Raw data —
____

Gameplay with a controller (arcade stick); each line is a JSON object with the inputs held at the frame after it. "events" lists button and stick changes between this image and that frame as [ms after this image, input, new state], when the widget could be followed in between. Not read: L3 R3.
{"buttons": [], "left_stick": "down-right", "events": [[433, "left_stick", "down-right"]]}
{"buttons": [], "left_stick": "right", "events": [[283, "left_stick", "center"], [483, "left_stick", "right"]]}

____

Task directions — Repeat all the lines above, keeping them exactly as they are.

Solution to the problem —
Gameplay with a controller (arcade stick); each line is a JSON object with the inputs held at the frame after it. "events" lists button and stick changes between this image and that frame as [ms after this image, input, new state], when the widget could be followed in between. Not read: L3 R3.
{"buttons": [], "left_stick": "down-right", "events": [[433, "left_stick", "down-right"]]}
{"buttons": [], "left_stick": "right", "events": [[283, "left_stick", "center"], [483, "left_stick", "right"]]}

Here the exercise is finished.